Can you return, word for word and with nothing added, the lines from the one containing "5021350 to 5021550" through the one containing "Which category has", both included?

Records in a dataset
■ ■ ■ ■ ■
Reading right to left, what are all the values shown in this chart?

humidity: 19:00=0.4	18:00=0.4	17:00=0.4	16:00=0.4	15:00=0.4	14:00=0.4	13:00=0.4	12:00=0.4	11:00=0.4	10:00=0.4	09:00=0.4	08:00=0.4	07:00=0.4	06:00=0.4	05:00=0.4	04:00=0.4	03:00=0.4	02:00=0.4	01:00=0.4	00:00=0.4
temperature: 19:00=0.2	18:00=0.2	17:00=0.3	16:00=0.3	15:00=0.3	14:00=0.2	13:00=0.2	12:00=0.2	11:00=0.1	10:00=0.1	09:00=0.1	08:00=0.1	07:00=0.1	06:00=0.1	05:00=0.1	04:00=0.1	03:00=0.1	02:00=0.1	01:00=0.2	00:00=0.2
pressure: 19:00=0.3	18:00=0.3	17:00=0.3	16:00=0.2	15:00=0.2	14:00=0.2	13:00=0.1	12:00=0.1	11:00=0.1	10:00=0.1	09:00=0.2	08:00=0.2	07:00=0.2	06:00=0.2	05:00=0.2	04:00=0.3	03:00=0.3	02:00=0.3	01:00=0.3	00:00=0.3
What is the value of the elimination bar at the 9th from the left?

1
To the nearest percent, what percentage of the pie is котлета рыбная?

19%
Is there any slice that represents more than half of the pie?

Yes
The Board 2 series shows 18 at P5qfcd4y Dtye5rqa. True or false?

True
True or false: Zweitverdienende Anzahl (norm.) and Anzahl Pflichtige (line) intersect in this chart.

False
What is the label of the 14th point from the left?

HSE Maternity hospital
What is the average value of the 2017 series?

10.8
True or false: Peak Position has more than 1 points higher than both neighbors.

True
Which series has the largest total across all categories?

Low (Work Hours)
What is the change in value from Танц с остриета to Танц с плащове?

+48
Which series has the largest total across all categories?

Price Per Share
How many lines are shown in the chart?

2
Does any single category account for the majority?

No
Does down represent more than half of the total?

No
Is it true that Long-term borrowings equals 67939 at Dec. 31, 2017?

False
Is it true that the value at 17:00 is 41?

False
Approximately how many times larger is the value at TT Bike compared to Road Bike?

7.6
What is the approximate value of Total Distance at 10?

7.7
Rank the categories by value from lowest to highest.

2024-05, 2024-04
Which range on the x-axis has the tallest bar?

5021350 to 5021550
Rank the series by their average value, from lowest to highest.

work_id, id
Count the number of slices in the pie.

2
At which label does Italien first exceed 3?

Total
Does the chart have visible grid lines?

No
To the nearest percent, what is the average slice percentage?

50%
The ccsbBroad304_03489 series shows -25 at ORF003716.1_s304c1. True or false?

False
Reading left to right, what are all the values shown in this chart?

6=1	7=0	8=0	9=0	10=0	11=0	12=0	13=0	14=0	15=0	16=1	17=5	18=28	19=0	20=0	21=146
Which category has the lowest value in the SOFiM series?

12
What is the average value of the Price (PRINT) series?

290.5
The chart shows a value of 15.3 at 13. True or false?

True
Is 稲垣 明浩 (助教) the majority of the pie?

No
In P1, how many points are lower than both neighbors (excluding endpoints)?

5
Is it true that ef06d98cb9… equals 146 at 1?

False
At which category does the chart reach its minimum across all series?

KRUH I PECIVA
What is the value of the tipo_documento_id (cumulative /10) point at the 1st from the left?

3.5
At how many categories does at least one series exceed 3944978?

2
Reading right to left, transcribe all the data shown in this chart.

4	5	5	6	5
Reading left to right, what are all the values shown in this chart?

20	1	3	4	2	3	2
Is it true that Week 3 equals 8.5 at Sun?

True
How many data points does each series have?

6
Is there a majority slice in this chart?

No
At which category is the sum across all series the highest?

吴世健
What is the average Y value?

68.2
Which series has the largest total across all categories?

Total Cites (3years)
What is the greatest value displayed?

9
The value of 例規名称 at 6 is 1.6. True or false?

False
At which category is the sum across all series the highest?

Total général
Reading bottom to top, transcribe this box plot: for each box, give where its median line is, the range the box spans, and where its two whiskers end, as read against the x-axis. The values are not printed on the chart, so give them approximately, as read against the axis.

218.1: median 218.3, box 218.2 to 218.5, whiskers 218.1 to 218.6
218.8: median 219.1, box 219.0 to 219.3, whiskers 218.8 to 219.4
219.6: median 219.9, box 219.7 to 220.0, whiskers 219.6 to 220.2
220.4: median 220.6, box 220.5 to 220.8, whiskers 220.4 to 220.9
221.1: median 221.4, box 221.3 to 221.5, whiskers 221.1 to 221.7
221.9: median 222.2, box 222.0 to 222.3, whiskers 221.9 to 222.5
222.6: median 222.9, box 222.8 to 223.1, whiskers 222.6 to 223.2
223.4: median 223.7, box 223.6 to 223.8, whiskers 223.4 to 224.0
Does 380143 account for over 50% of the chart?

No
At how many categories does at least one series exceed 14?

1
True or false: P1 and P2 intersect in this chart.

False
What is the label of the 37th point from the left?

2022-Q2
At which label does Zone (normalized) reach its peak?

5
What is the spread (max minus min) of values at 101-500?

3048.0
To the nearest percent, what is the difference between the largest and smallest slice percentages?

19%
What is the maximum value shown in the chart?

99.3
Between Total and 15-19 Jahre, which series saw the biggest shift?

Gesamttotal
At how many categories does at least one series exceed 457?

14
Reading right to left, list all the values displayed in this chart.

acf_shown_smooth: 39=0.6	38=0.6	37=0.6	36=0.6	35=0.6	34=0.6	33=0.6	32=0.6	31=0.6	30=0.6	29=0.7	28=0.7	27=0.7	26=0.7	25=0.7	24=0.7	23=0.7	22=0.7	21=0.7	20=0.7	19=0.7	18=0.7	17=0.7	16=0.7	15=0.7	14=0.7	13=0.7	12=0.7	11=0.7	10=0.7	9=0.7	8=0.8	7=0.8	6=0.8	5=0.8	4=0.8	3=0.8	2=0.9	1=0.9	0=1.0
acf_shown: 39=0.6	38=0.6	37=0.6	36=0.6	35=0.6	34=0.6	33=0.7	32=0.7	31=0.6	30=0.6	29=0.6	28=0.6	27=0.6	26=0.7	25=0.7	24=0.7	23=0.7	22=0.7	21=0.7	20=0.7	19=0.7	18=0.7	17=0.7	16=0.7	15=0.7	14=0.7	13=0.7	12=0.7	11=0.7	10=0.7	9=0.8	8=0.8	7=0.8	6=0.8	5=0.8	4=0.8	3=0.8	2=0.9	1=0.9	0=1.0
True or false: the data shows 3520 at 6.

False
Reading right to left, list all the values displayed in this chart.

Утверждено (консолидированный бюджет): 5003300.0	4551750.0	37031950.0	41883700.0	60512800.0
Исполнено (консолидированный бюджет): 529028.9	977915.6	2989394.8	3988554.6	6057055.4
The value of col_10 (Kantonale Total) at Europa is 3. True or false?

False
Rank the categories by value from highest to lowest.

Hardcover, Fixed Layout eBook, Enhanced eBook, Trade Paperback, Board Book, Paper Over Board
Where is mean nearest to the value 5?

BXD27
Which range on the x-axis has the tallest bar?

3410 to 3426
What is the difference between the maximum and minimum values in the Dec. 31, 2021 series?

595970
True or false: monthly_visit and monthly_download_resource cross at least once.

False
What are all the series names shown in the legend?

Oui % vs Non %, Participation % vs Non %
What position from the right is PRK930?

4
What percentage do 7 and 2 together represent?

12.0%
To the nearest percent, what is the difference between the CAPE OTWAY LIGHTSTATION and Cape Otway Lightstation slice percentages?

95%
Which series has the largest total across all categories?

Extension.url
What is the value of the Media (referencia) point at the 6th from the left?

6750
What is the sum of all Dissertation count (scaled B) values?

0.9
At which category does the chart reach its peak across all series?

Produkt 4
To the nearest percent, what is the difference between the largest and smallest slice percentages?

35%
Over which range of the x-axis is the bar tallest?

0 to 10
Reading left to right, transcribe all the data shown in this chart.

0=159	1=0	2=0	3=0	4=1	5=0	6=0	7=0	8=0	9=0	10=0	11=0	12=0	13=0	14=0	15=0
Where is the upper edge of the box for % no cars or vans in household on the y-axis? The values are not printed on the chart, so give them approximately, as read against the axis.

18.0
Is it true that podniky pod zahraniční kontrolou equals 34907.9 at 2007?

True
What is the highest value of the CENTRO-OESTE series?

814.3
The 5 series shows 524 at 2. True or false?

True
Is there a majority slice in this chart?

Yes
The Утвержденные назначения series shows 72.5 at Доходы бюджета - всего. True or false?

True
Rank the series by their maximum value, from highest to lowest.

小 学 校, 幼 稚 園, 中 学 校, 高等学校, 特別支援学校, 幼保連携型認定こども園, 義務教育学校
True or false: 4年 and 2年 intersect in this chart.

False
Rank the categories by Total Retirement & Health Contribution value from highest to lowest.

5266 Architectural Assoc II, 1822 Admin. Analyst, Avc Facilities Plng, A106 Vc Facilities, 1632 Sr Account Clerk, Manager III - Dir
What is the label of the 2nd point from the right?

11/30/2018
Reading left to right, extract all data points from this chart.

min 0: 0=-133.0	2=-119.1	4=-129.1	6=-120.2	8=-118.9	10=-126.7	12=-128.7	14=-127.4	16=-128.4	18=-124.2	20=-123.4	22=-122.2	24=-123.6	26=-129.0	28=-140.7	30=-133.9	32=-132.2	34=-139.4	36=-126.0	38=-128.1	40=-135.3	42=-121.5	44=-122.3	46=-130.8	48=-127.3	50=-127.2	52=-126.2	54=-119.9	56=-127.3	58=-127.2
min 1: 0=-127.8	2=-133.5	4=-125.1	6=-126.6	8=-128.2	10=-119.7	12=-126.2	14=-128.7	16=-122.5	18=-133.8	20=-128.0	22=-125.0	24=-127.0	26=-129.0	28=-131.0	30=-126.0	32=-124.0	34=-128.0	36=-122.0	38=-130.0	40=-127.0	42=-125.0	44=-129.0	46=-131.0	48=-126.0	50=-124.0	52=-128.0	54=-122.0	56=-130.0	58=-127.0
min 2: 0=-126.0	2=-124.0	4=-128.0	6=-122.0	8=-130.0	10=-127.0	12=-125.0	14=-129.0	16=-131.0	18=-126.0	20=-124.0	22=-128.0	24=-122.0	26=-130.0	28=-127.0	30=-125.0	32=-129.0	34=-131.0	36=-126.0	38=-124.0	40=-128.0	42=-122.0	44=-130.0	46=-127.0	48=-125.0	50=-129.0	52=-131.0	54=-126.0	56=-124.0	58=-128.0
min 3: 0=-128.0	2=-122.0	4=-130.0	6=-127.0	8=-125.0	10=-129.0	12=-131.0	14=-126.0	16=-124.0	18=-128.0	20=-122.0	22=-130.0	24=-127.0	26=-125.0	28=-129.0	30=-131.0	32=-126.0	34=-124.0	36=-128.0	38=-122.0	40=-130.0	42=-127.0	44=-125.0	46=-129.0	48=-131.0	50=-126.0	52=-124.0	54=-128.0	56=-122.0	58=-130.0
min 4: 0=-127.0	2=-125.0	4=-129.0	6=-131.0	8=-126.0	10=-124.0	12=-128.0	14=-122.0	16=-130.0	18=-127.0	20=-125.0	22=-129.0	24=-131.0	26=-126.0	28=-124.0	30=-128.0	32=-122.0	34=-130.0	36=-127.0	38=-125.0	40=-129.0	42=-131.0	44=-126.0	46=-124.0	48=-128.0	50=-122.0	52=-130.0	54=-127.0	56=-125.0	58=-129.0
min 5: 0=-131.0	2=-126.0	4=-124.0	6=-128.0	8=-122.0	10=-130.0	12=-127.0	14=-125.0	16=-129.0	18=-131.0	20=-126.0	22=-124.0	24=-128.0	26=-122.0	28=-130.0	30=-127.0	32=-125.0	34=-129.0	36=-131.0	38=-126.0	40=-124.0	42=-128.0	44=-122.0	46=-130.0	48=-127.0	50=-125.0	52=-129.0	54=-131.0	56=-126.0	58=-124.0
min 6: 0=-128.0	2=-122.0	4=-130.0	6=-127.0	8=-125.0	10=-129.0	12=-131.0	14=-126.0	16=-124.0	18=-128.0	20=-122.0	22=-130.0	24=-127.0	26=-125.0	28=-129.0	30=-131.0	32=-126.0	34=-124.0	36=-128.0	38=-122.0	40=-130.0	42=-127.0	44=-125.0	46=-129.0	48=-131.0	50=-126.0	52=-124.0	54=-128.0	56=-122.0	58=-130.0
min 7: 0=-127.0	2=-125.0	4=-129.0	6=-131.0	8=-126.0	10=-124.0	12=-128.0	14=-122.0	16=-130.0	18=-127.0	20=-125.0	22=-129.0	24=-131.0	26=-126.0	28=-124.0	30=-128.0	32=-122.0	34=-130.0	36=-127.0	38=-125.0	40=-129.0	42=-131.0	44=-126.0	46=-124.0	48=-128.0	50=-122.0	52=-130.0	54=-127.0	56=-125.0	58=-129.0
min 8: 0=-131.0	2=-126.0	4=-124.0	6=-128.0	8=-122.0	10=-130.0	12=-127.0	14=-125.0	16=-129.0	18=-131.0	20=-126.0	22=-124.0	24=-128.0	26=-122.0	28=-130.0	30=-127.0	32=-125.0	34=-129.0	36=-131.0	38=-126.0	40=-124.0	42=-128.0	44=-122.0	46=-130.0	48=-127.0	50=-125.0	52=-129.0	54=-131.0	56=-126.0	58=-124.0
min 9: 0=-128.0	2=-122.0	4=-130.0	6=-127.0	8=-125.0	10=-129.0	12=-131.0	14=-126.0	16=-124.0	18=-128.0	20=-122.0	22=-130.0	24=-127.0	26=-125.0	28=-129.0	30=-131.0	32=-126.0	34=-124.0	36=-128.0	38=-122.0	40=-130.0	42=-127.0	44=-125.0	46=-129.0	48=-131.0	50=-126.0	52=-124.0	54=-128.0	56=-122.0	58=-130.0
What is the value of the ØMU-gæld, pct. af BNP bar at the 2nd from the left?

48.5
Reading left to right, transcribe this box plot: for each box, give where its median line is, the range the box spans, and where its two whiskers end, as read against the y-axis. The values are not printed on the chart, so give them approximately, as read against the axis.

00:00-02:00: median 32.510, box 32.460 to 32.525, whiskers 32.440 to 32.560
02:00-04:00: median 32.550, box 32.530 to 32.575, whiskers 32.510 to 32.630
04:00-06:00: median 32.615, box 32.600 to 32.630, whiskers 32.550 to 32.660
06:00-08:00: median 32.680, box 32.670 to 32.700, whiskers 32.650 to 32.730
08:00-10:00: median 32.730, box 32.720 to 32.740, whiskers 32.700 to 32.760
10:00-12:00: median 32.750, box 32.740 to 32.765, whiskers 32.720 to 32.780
■ ■ ■ ■ ■
> [OUTPUT FOR THIS TASK]
5021350 to 5021550
Rank the series by their average value, from lowest to highest.

work_id, id
Count the number of slices in the pie.

2
At which label does Italien first exceed 3?

Total
Does the chart have visible grid lines?

No
To the nearest percent, what is the average slice percentage?

50%
The ccsbBroad304_03489 series shows -25 at ORF003716.1_s304c1. True or false?

False
Reading left to right, what are all the values shown in this chart?

6=1	7=0	8=0	9=0	10=0	11=0	12=0	13=0	14=0	15=0	16=1	17=5	18=28	19=0	20=0	21=146
Which category has the lowest value in the SOFiM series?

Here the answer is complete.